Task:
Look through the data for the string "root". Copy every line where it is found.
== Given entries
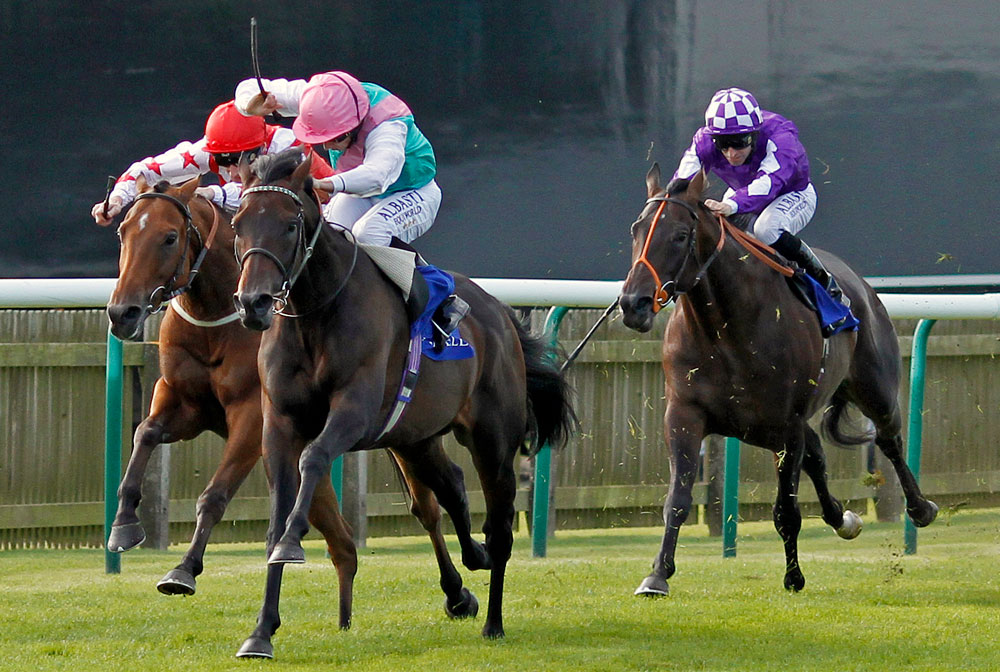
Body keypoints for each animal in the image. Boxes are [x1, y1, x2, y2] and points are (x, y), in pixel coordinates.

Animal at [106, 175, 512, 632]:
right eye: (123, 233)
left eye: (169, 237)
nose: (122, 312)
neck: (219, 322)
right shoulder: (183, 402)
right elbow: (144, 433)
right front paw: (124, 525)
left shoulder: (252, 417)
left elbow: (214, 495)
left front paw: (184, 568)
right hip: (411, 436)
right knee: (422, 499)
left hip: (407, 430)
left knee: (428, 504)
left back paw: (462, 585)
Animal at [227, 150, 572, 660]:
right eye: (238, 224)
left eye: (290, 225)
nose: (253, 303)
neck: (316, 315)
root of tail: (501, 315)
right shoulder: (281, 424)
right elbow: (275, 516)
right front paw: (261, 631)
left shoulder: (354, 408)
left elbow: (315, 458)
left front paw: (292, 541)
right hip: (415, 436)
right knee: (448, 489)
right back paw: (467, 576)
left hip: (493, 441)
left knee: (500, 526)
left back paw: (493, 620)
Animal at [616, 165, 936, 596]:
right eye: (635, 229)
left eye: (680, 235)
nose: (632, 304)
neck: (725, 329)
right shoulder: (684, 414)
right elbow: (677, 498)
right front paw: (657, 575)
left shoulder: (785, 425)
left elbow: (786, 510)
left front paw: (793, 576)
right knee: (817, 452)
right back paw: (843, 518)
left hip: (872, 388)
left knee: (889, 440)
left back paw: (920, 508)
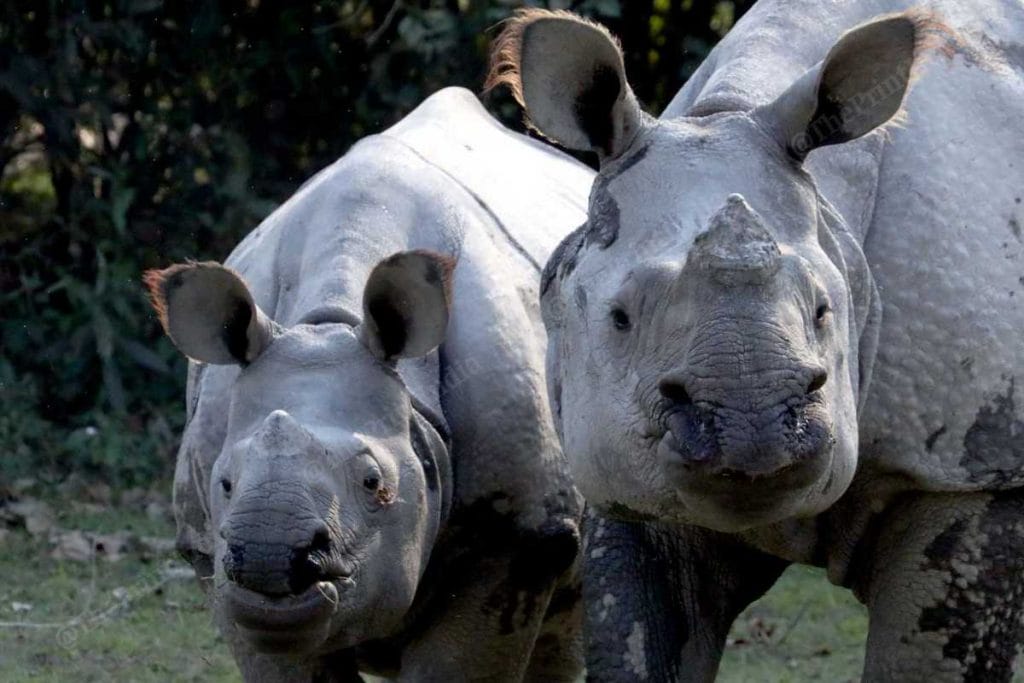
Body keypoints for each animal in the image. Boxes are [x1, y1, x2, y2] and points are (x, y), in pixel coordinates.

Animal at [144, 87, 592, 681]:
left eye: (374, 482)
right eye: (225, 483)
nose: (269, 557)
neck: (329, 323)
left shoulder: (515, 539)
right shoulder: (214, 564)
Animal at [489, 3, 1024, 680]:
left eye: (824, 311)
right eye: (619, 318)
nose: (753, 421)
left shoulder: (968, 469)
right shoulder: (625, 476)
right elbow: (639, 641)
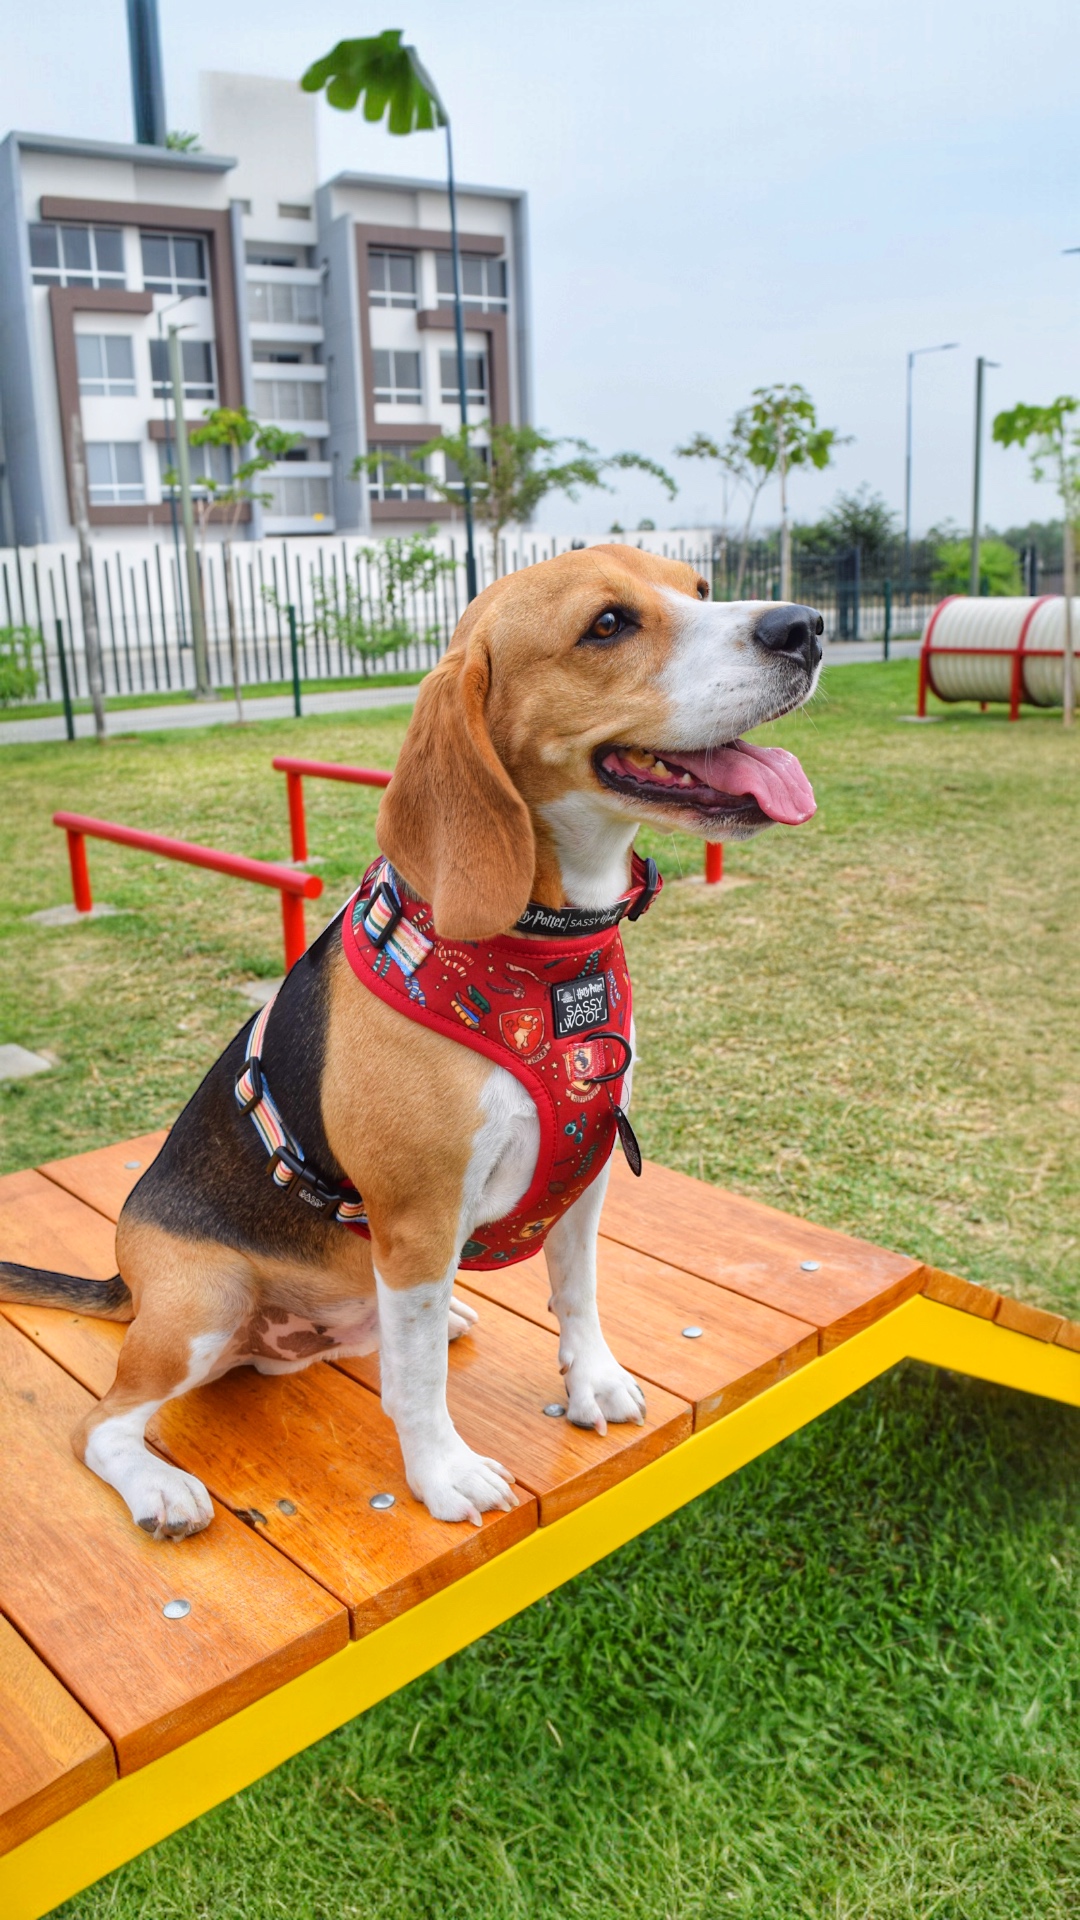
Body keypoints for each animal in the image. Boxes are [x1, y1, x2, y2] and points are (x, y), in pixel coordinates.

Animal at [0, 547, 820, 1539]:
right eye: (607, 626)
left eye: (699, 590)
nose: (805, 628)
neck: (538, 958)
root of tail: (133, 1284)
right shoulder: (418, 1216)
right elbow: (419, 1383)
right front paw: (443, 1473)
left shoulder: (584, 1175)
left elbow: (578, 1293)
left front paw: (592, 1382)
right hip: (207, 1299)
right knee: (102, 1423)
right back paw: (160, 1487)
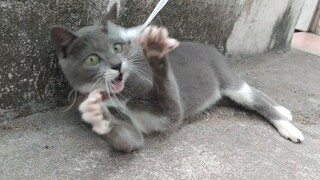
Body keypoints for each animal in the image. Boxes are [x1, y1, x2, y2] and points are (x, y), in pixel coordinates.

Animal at [50, 4, 302, 153]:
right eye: (92, 59)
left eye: (117, 47)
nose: (117, 66)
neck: (116, 94)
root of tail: (212, 48)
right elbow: (128, 140)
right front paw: (97, 114)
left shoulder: (162, 101)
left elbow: (169, 94)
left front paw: (155, 50)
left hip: (227, 78)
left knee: (253, 96)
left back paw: (285, 122)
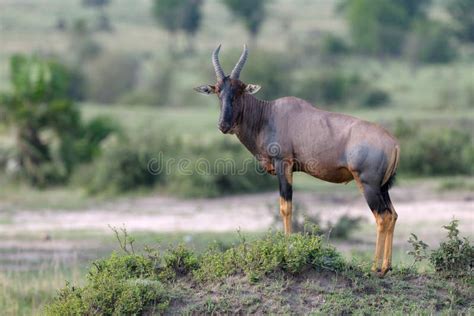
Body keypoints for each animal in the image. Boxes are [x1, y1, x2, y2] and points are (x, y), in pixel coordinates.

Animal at [194, 44, 398, 276]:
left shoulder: (284, 164)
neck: (268, 114)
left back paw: (375, 268)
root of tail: (393, 143)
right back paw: (387, 266)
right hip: (383, 187)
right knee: (393, 215)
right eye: (218, 91)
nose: (224, 125)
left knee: (382, 217)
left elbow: (286, 207)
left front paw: (287, 249)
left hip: (368, 184)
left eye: (239, 90)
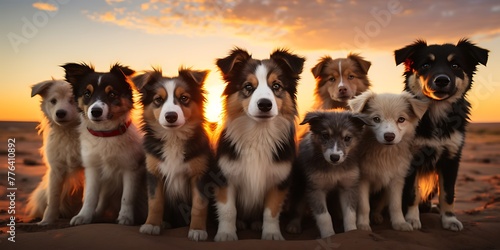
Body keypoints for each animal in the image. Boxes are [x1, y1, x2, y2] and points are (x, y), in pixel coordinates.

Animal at [27, 78, 84, 225]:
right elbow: (53, 199)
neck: (69, 131)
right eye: (53, 101)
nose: (60, 113)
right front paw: (47, 221)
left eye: (73, 100)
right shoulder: (56, 169)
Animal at [212, 47, 304, 241]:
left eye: (276, 86)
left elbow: (271, 211)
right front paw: (226, 234)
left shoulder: (279, 180)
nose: (264, 104)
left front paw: (272, 234)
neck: (258, 133)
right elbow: (228, 210)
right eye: (248, 87)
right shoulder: (225, 176)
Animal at [350, 91, 428, 231]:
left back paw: (376, 217)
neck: (384, 153)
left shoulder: (396, 180)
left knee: (378, 206)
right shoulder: (362, 180)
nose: (389, 136)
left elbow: (395, 205)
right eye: (376, 119)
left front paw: (400, 223)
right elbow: (364, 206)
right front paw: (362, 225)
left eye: (401, 119)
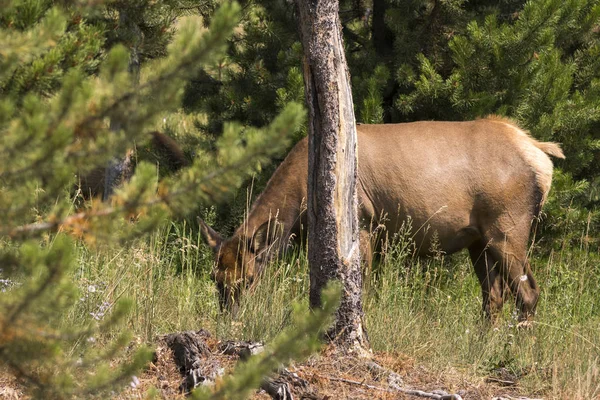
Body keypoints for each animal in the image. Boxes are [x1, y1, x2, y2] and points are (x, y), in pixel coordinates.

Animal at [199, 117, 564, 320]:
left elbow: (363, 286)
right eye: (216, 279)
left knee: (528, 293)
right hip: (479, 239)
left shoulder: (365, 223)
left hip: (508, 226)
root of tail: (541, 156)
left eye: (247, 279)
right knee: (494, 297)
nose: (230, 319)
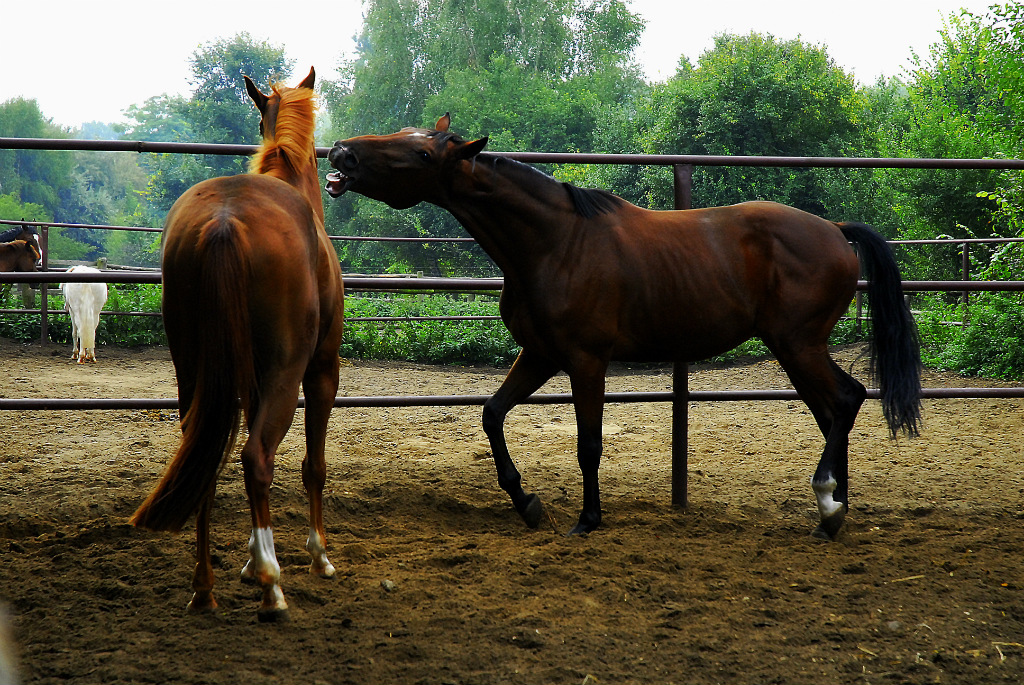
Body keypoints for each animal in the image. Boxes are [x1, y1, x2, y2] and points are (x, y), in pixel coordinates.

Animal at [132, 68, 346, 618]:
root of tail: (225, 221)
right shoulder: (322, 371)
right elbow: (314, 465)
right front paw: (316, 555)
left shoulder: (248, 378)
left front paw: (248, 560)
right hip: (288, 373)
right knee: (256, 458)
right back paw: (272, 584)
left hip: (194, 372)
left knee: (204, 456)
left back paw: (204, 587)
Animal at [327, 113, 921, 540]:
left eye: (423, 153)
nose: (341, 154)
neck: (555, 243)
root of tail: (835, 231)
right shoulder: (539, 354)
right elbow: (492, 414)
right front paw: (528, 505)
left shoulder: (586, 361)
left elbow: (589, 443)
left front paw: (587, 520)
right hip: (794, 348)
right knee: (835, 410)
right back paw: (833, 512)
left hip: (797, 345)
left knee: (843, 402)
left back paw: (829, 503)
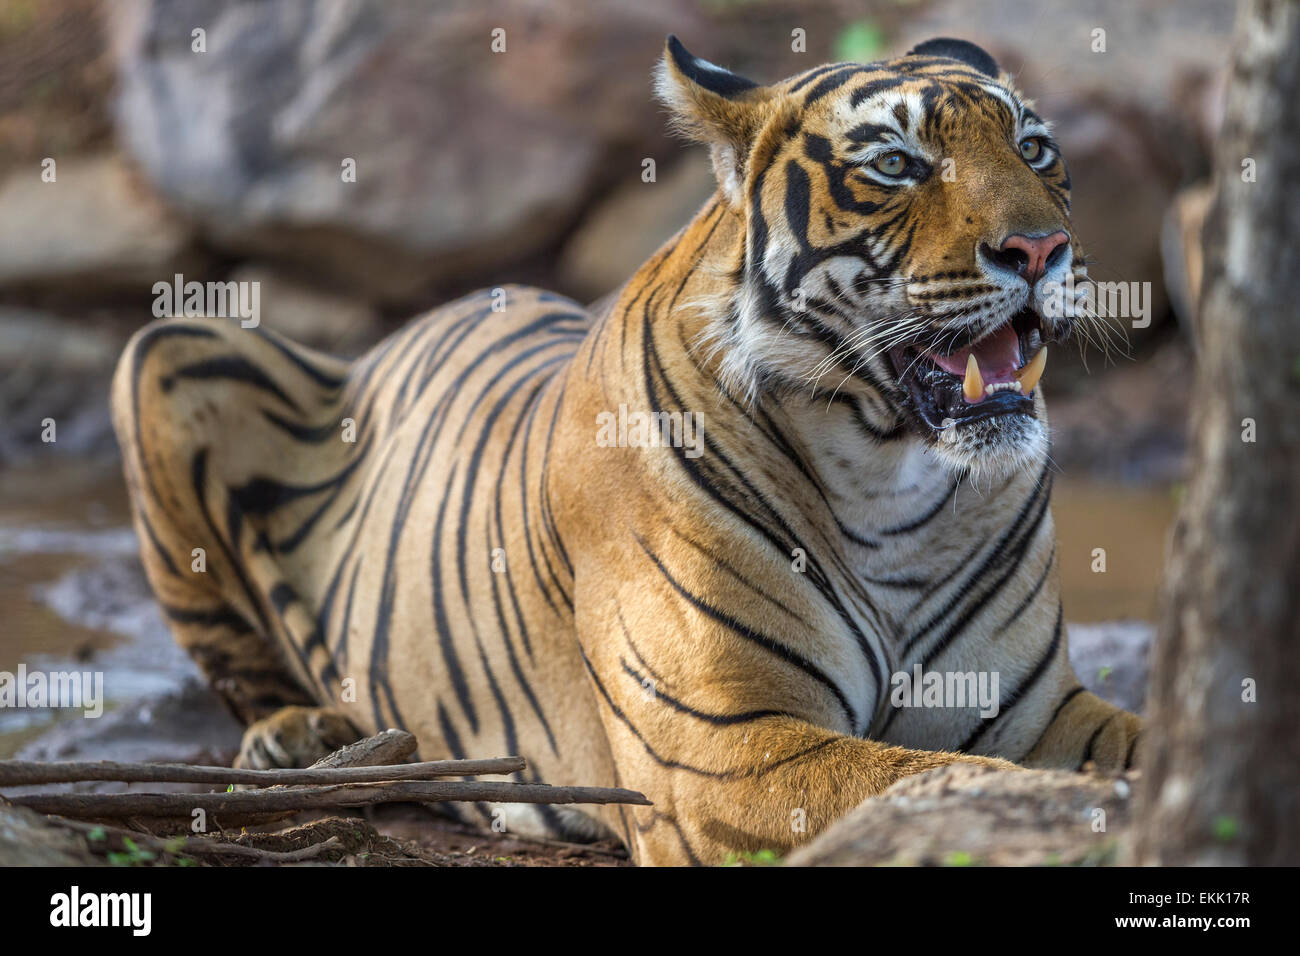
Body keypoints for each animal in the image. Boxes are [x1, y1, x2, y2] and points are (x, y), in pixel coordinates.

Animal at [116, 35, 1144, 868]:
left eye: (1036, 149)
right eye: (896, 163)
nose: (1042, 248)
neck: (894, 479)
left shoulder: (1035, 707)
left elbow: (1137, 742)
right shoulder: (720, 749)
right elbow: (919, 779)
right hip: (169, 346)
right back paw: (301, 738)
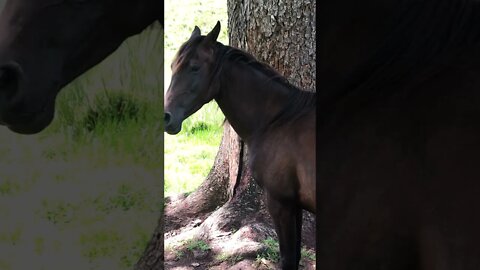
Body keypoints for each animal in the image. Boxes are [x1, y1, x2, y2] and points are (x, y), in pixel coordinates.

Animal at [163, 21, 316, 270]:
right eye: (173, 65)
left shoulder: (281, 203)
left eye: (194, 67)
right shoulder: (295, 206)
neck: (279, 119)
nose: (166, 117)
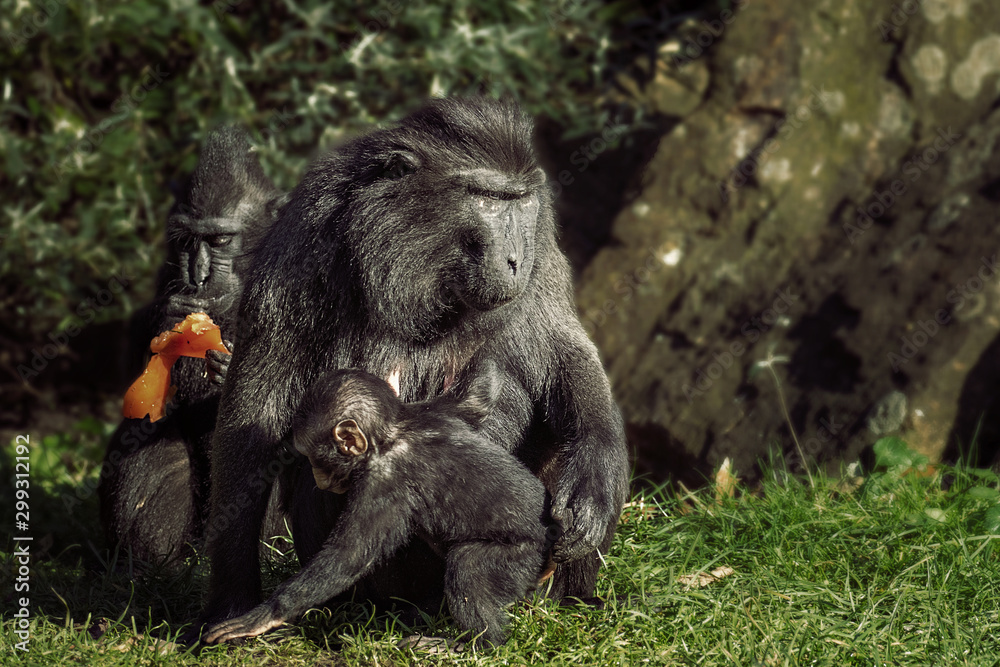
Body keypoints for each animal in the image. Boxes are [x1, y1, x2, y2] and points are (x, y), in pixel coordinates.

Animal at [202, 365, 557, 648]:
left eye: (315, 457)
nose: (316, 475)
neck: (390, 436)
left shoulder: (382, 486)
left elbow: (348, 557)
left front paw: (262, 616)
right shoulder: (432, 410)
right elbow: (477, 393)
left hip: (522, 555)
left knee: (468, 568)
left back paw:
====
Response for this exercise:
root of tail: (501, 315)
root of tail: (133, 1284)
root of tail: (212, 48)
root of tail: (393, 143)
root of tail: (541, 156)
root of tail: (225, 221)
root of tail: (835, 231)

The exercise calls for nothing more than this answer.